Другая существенная черта наших суждений — категоричность. В Иране революция? Запад сам виноват. Прохлопали, идиоты! Это дело рук Советского Союза. Попы во. главе? Ну и что! Революция все равно коммунистическая. Врезать им надо, и дело с концом. Иранские студенты захватили американское посольство? Докатились, идиоты! Врезать им надо! Мотив «врезать» обычно доминирует. Врезать Советскому Союзу, врезать арабам, врезать неграм, врезать иранским муллам, врезать террористам. Врезать — и дело с концом. А то развели сопливую болтовню, смотреть стыдно! Хотя мы знаем, что Запад неоднороден, мы говорим о нем как о едином существе. Запад слаб, Западу это не по зубам, Запад докатился, Запад свихнулся, Запад зажрался, Запад капитулирует, Запад не способен, — без таких выражений не обходится ни один разговор.
И, несмотря на это, мы не перестаем восхищаться Западом и только на него возлагаем надежды. «Запад, — говорит Нытик, — это сила! Они тут наверняка что-нибудь выдумают и дадут нам (имеется в виду Москва) по морде!» — «Запад еще скажет свое «нет!», — орет Энтузиаст. — Он еще покажет нам, как по-настоящему социализм строить надо!»
Допрос
Сегодня меня просят рассказать, что мне известно о подготовке советской агентуры для работы на Западе. Я рассказываю о специальных школах для западных коммунистов, террористов, лефтистов, пацифистов и прочей нечисти. Говорю о том, что незадолго до моего отъезда Вдохновитель вскользь упомянул о возможности покушения на одного видного политического деятеля. Мои допрашиватели никак не прореагировали на это. Любопытно, шлепнут этого политика или нет? Допрашиватели слегка оживились лишь тогда, когда я начал рассказывать об особой диверсионной группе, в которой агенты обучаются методам дезорганизации западной банковской системы. Допрос прервали. Пригласили еще какую-то персону. Попросили меня повторить сказанное.
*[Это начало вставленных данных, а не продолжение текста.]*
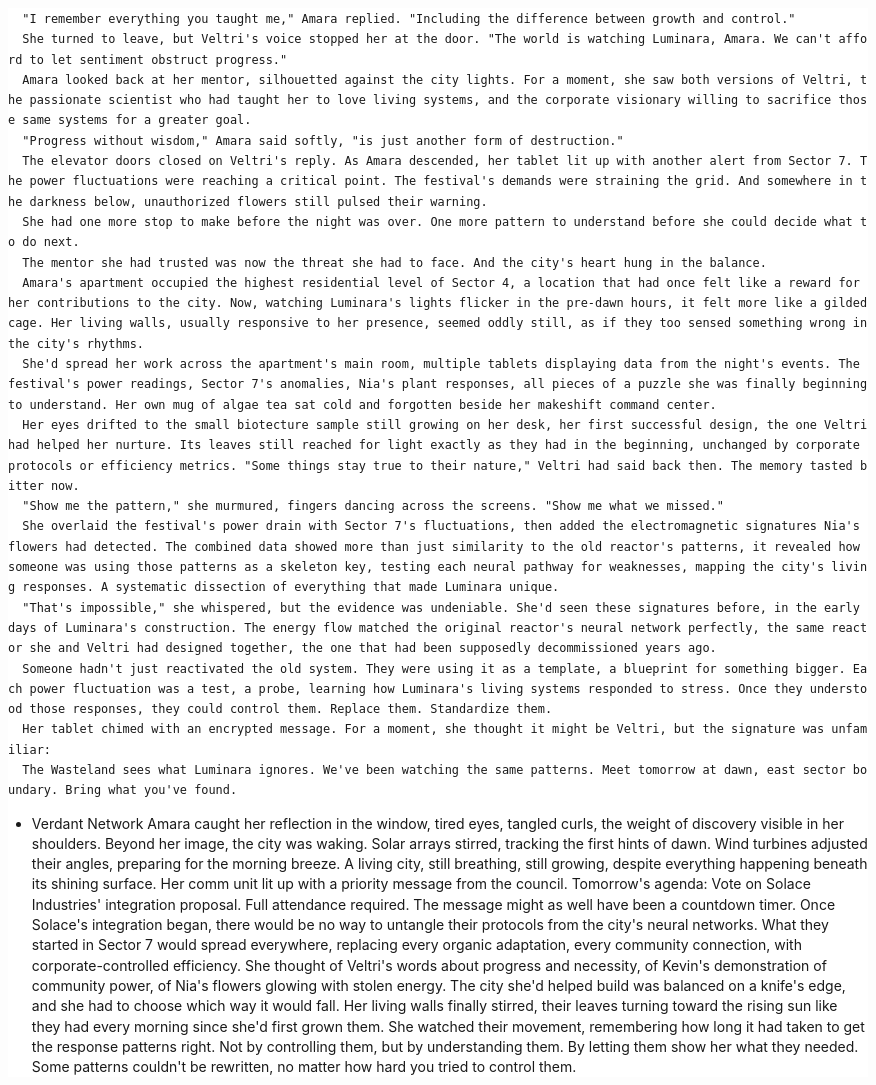       "I remember everything you taught me," Amara replied. "Including the difference between growth and control."
      She turned to leave, but Veltri's voice stopped her at the door. "The world is watching Luminara, Amara. We can't afford to let sentiment obstruct progress."
      Amara looked back at her mentor, silhouetted against the city lights. For a moment, she saw both versions of Veltri, the passionate scientist who had taught her to love living systems, and the corporate visionary willing to sacrifice those same systems for a greater goal.
      "Progress without wisdom," Amara said softly, "is just another form of destruction."
      The elevator doors closed on Veltri's reply. As Amara descended, her tablet lit up with another alert from Sector 7. The power fluctuations were reaching a critical point. The festival's demands were straining the grid. And somewhere in the darkness below, unauthorized flowers still pulsed their warning.
      She had one more stop to make before the night was over. One more pattern to understand before she could decide what to do next.
      The mentor she had trusted was now the threat she had to face. And the city's heart hung in the balance.
      Amara's apartment occupied the highest residential level of Sector 4, a location that had once felt like a reward for her contributions to the city. Now, watching Luminara's lights flicker in the pre-dawn hours, it felt more like a gilded cage. Her living walls, usually responsive to her presence, seemed oddly still, as if they too sensed something wrong in the city's rhythms.
      She'd spread her work across the apartment's main room, multiple tablets displaying data from the night's events. The festival's power readings, Sector 7's anomalies, Nia's plant responses, all pieces of a puzzle she was finally beginning to understand. Her own mug of algae tea sat cold and forgotten beside her makeshift command center.
      Her eyes drifted to the small biotecture sample still growing on her desk, her first successful design, the one Veltri had helped her nurture. Its leaves still reached for light exactly as they had in the beginning, unchanged by corporate protocols or efficiency metrics. "Some things stay true to their nature," Veltri had said back then. The memory tasted bitter now.
      "Show me the pattern," she murmured, fingers dancing across the screens. "Show me what we missed."
      She overlaid the festival's power drain with Sector 7's fluctuations, then added the electromagnetic signatures Nia's flowers had detected. The combined data showed more than just similarity to the old reactor's patterns, it revealed how someone was using those patterns as a skeleton key, testing each neural pathway for weaknesses, mapping the city's living responses. A systematic dissection of everything that made Luminara unique.
      "That's impossible," she whispered, but the evidence was undeniable. She'd seen these signatures before, in the early days of Luminara's construction. The energy flow matched the original reactor's neural network perfectly, the same reactor she and Veltri had designed together, the one that had been supposedly decommissioned years ago.
      Someone hadn't just reactivated the old system. They were using it as a template, a blueprint for something bigger. Each power fluctuation was a test, a probe, learning how Luminara's living systems responded to stress. Once they understood those responses, they could control them. Replace them. Standardize them.
      Her tablet chimed with an encrypted message. For a moment, she thought it might be Veltri, but the signature was unfamiliar:
      The Wasteland sees what Luminara ignores. We've been watching the same patterns. Meet tomorrow at dawn, east sector boundary. Bring what you've found.
- Verdant Network
      Amara caught her reflection in the window, tired eyes, tangled curls, the weight of discovery visible in her shoulders. Beyond her image, the city was waking. Solar arrays stirred, tracking the first hints of dawn. Wind turbines adjusted their angles, preparing for the morning breeze. A living city, still breathing, still growing, despite everything happening beneath its shining surface.
      Her comm unit lit up with a priority message from the council. Tomorrow's agenda: Vote on Solace Industries' integration proposal. Full attendance required. The message might as well have been a countdown timer. Once Solace's integration began, there would be no way to untangle their protocols from the city's neural networks. What they started in Sector 7 would spread everywhere, replacing every organic adaptation, every community connection, with corporate-controlled efficiency.
      She thought of Veltri's words about progress and necessity, of Kevin's demonstration of community power, of Nia's flowers glowing with stolen energy. The city she'd helped build was balanced on a knife's edge, and she had to choose which way it would fall.
      Her living walls finally stirred, their leaves turning toward the rising sun like they had every morning since she'd first grown them. She watched their movement, remembering how long it had taken to get the response patterns right. Not by controlling them, but by understanding them. By letting them show her what they needed.
      Some patterns couldn't be rewritten, no matter how hard you tried to control them.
Деньги, само собой разумеется, важнее жизни какого-то политика.
Как организована в Москве подготовка агентов для работы на Западе, сказал я в заключение, это надо изучать здесь, на месте работы этих агентов. Все то, что происходит в секретных учреждениях в Москве, так или иначе отражается здесь.
Путь к дому
Солдаты особого десантного батальона подплыли к мосту и болтали с девчонками. Солдаты и девчонки всегда и везде одинаковы в мирное время, но оказываются качественно различными, когда начинаются войны. Неплохо бы выпить. Но я гоню эту мечту прочь: нет денег. А копеечное пособие я должен получить лишь послезавтра. Завтра — голодный в полном смысле этого слова день. Надо будет позвонить Писателю, авось покормит. Надо будет начать рассказывать ему какие-нибудь сказки о советской жизни, чтобы я приобрел для него практическую ценность. Странно, давно ли человек покинул Союз, а уже все позабыл. И факты советской жизни воспринимает как иностранец. Затем мысли мои перескакивают на сегодняшний допрос. Я чувствую, что допрашивающие никак не могут составить обо мне твердое мнение. Почему? Как профессионал, я знаю, что неопределенность, текучесть, изменчивость, многомысленность всего есть особенность советского общества. Оно состоит из желеобразных единиц и в целом есть нечто желеобразное. Это — общество хамелеонов, само в целом являющееся гигантским хамелеоном. Нечто устойчивое и определенное гомосос находит в своем социальном окружении и в стечении обстоятельств. Я — загадка не только для допрашивающих меня, но и для самого себя. Загадка в данный момент неразрешимая, ибо разгадка ее лежит в той совокупности событий, которые произойдут с течением времени. Я есть лишь возможность, но с широким диапазоном. Соревнуйтесь, товарищи и господа! Кто я — зависит прежде всего от вас самих.
Сравнение нас с хамелеонами удобно для успокоения советологов, но все-таки поверхностно. В нас все же есть устойчивая основа — наша историческая мания. И обратите внимание: ничто не является таким прочным в истории, как то, что не имеет внутренних основ, — мифы, религии, предрассудки…
О терроре
«Большевики были против индивидуального террора, — говорил Вдохновитель. — А почему? Потому что террор уже имел место и уже сделал свое дело: разрыхлил царский режим, подготовил массы людей к массовому террору. Когда речь идет о социальной революции, без индивидуального террора не обойдешься. Технически социальный переворот и начинается с устранения личностей определенного рода. После переворота на Западе мы сами прекратим индивидуальный террор и уничтожим террористов. И устроим там свой, массовый террор. Революция, технически говоря, и есть превращение индивидуального противозаконного террора в узаконенный массовый».